*TASK TO CARRY OUT:* Print all entries below exactly, without images.

*PROVIDED RECORDS:*
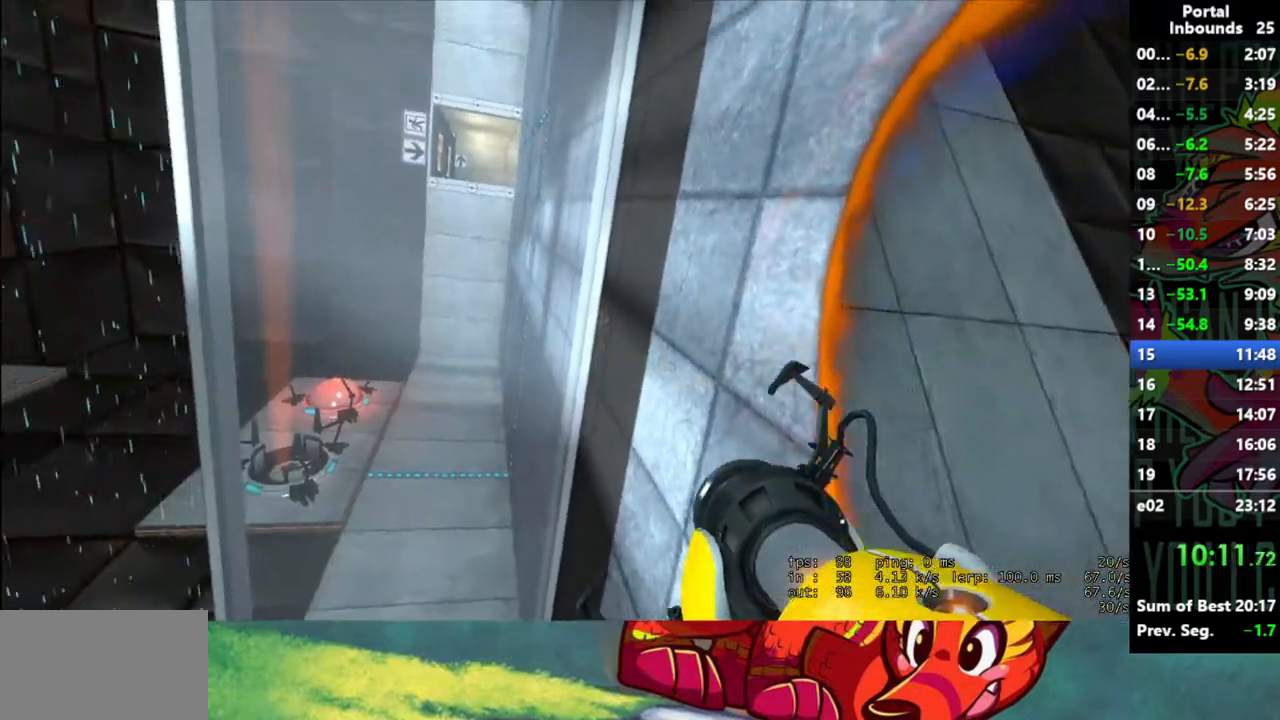
{"keys": [], "mouse": [], "events": []}
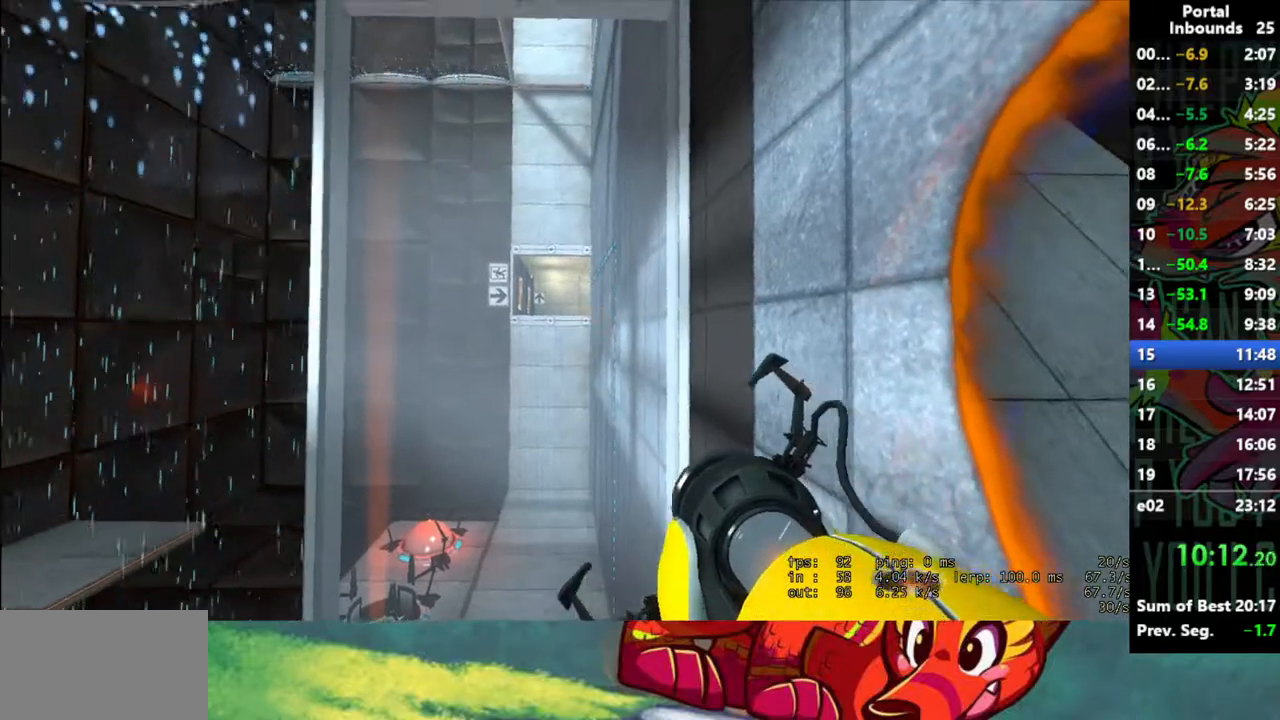
{"keys": [], "mouse": [], "events": []}
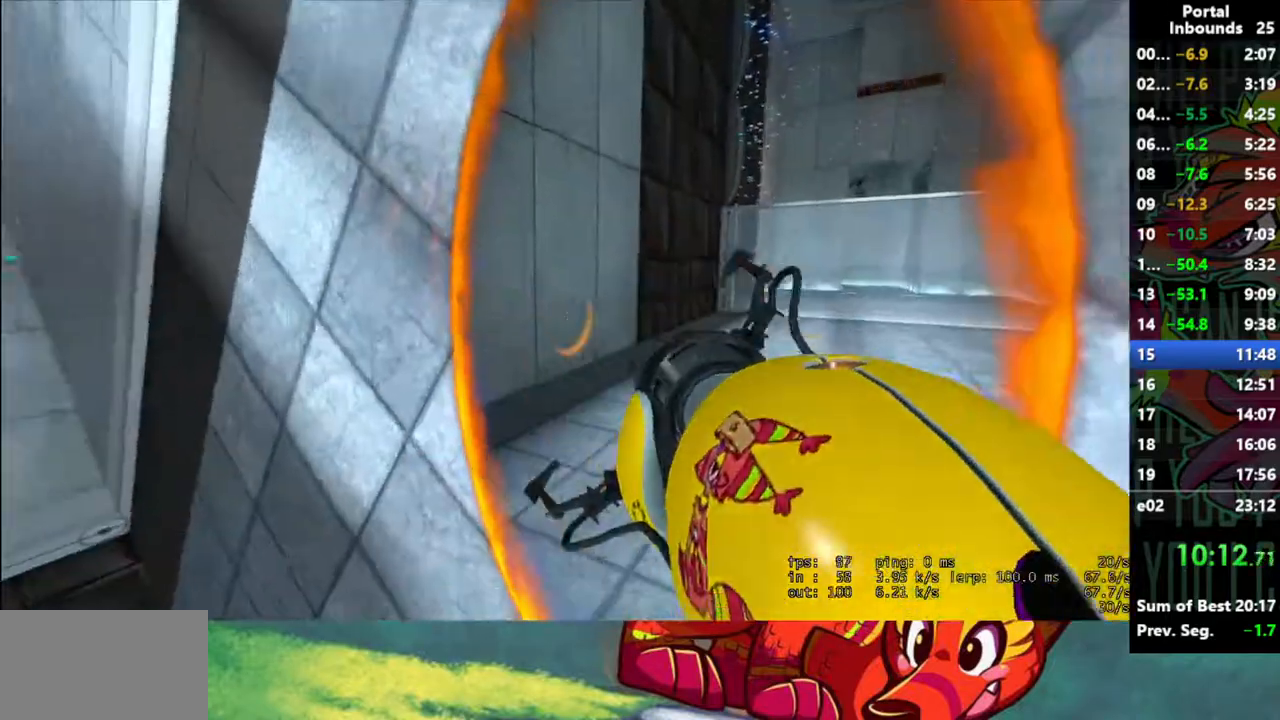
{"keys": [], "mouse": [], "events": [[233, "mouse_right", "down"], [317, "mouse_right", "up"]]}
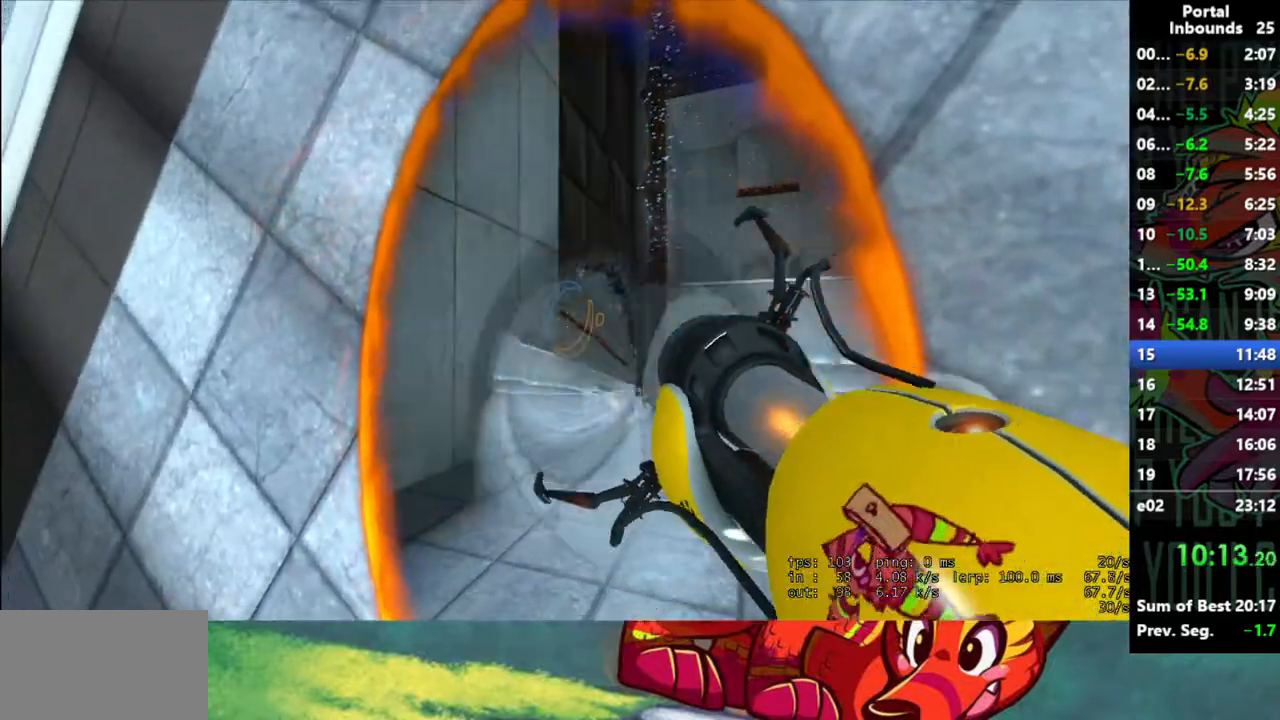
{"keys": [], "mouse": [], "events": []}
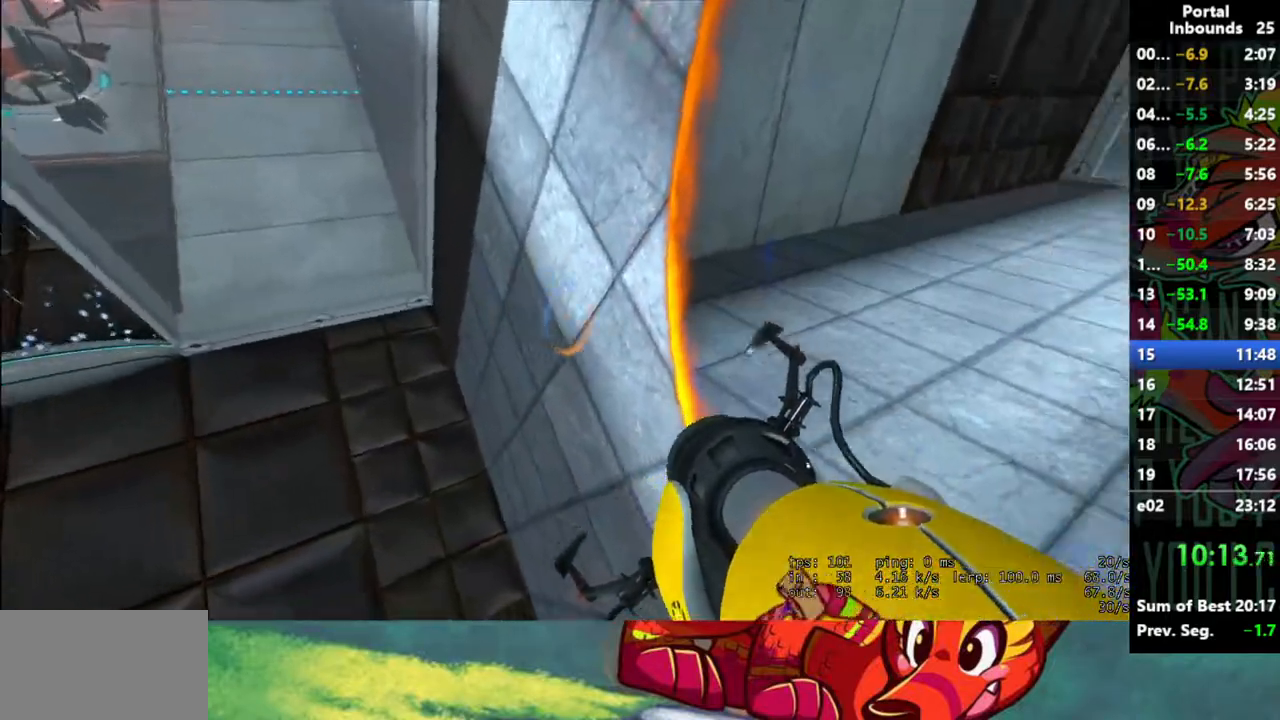
{"keys": [], "mouse": [], "events": [[117, "mouse_right", "down"], [267, "mouse_right", "up"]]}
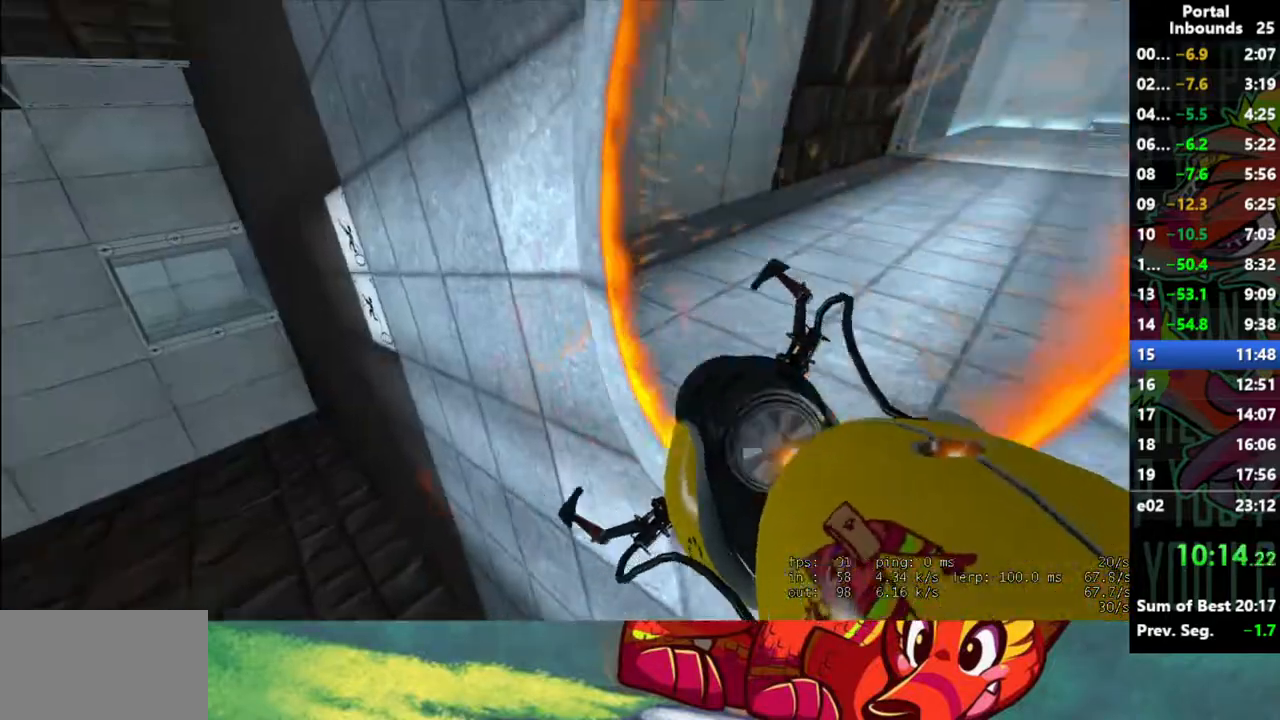
{"keys": [], "mouse": [], "events": []}
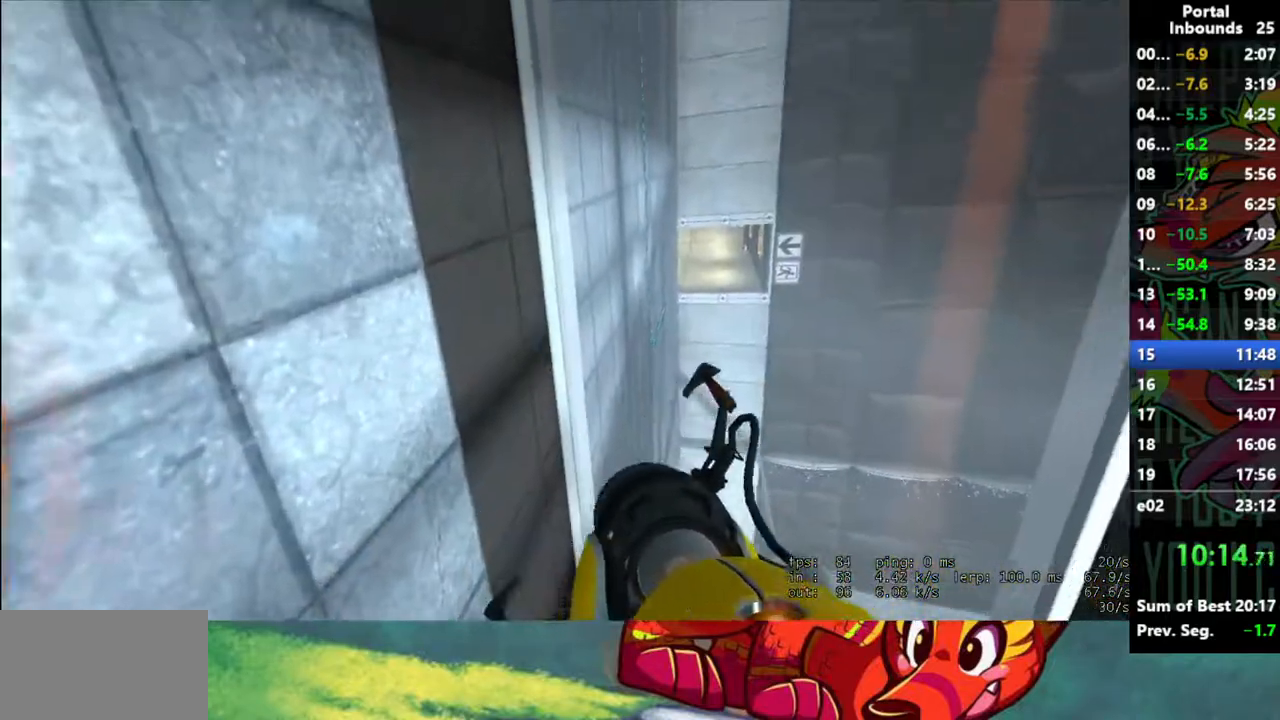
{"keys": [], "mouse": [], "events": []}
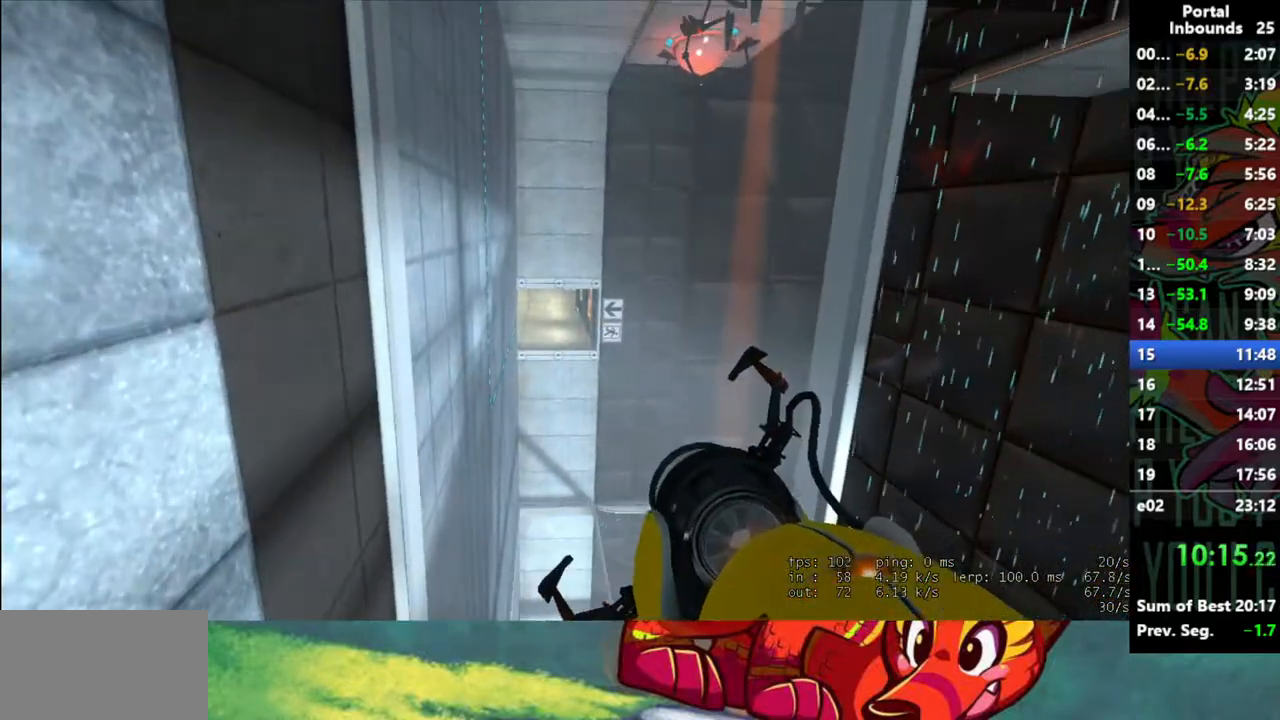
{"keys": [], "mouse": [], "events": []}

*ANSWER SPACE:*
{"keys": [], "mouse": [], "events": []}
{"keys": [], "mouse": [], "events": []}
{"keys": [], "mouse": [], "events": [[233, "mouse_right", "down"], [317, "mouse_right", "up"]]}
{"keys": [], "mouse": [], "events": []}
{"keys": [], "mouse": [], "events": [[117, "mouse_right", "down"], [267, "mouse_right", "up"]]}
{"keys": [], "mouse": [], "events": []}
{"keys": [], "mouse": [], "events": []}
{"keys": [], "mouse": [], "events": []}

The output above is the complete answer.